(Work task): Transcribe the data exactly, omitting whatever pictures it holds.
Dataset excerpt below:
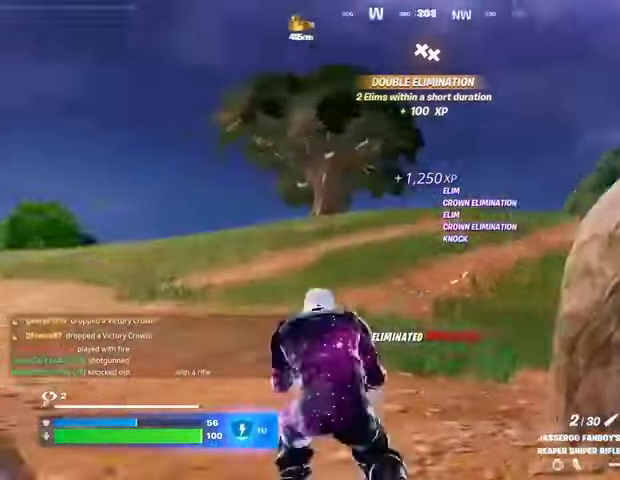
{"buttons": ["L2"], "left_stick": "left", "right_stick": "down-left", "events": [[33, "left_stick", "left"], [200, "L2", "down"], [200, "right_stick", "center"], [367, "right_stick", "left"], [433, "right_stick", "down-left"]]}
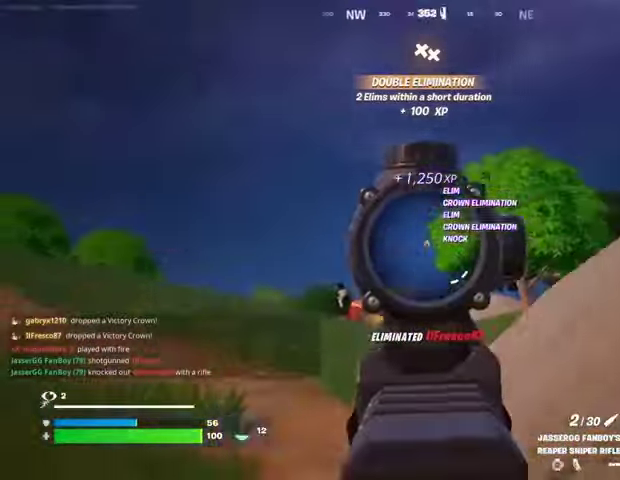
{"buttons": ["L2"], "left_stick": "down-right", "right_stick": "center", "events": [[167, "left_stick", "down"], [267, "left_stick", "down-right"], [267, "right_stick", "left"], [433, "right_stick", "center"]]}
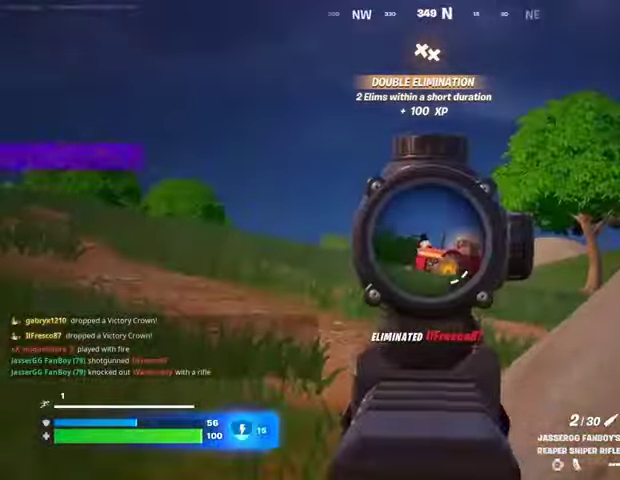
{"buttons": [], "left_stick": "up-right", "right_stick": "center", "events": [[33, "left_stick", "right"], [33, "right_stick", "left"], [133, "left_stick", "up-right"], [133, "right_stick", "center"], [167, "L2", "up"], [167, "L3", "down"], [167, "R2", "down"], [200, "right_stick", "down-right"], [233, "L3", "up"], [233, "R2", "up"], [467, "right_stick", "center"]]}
End of Dataset excerpt.
(Response for this exercise):
{"buttons": ["L2"], "left_stick": "left", "right_stick": "down-left", "events": [[33, "left_stick", "left"], [200, "L2", "down"], [200, "right_stick", "center"], [367, "right_stick", "left"], [433, "right_stick", "down-left"]]}
{"buttons": ["L2"], "left_stick": "down-right", "right_stick": "center", "events": [[167, "left_stick", "down"], [267, "left_stick", "down-right"], [267, "right_stick", "left"], [433, "right_stick", "center"]]}
{"buttons": [], "left_stick": "up-right", "right_stick": "center", "events": [[33, "left_stick", "right"], [33, "right_stick", "left"], [133, "left_stick", "up-right"], [133, "right_stick", "center"], [167, "L2", "up"], [167, "L3", "down"], [167, "R2", "down"], [200, "right_stick", "down-right"], [233, "L3", "up"], [233, "R2", "up"], [467, "right_stick", "center"]]}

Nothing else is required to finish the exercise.